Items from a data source
-=-=-=-=-

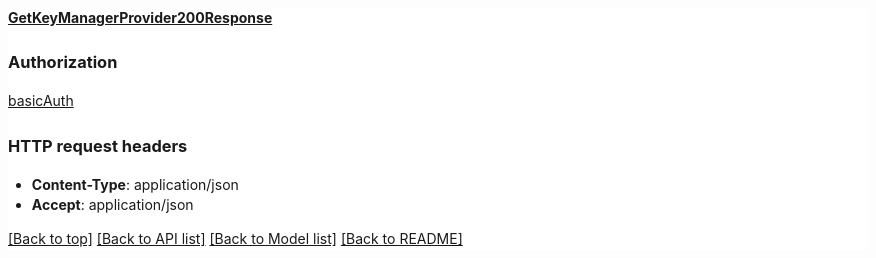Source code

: [**GetKeyManagerProvider200Response**](GetKeyManagerProvider200Response.md)

### Authorization

[basicAuth](../README.md#basicAuth)

### HTTP request headers

- **Content-Type**: application/json
- **Accept**: application/json

[[Back to top]](#) [[Back to API list]](../README.md#documentation-for-api-endpoints)
[[Back to Model list]](../README.md#documentation-for-models)
[[Back to README]](../README.md)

-=-=-=-=-

Exercise directions: Write out the data exactly, and exclude every picture it holds.

Answer:
Source code

: [**GetKeyManagerProvider200Response**](GetKeyManagerProvider200Response.md)

### Authorization

[basicAuth](../README.md#basicAuth)

### HTTP request headers

- **Content-Type**: application/json
- **Accept**: application/json

[[Back to top]](#) [[Back to API list]](../README.md#documentation-for-api-endpoints)
[[Back to Model list]](../README.md#documentation-for-models)
[[Back to README]](../README.md)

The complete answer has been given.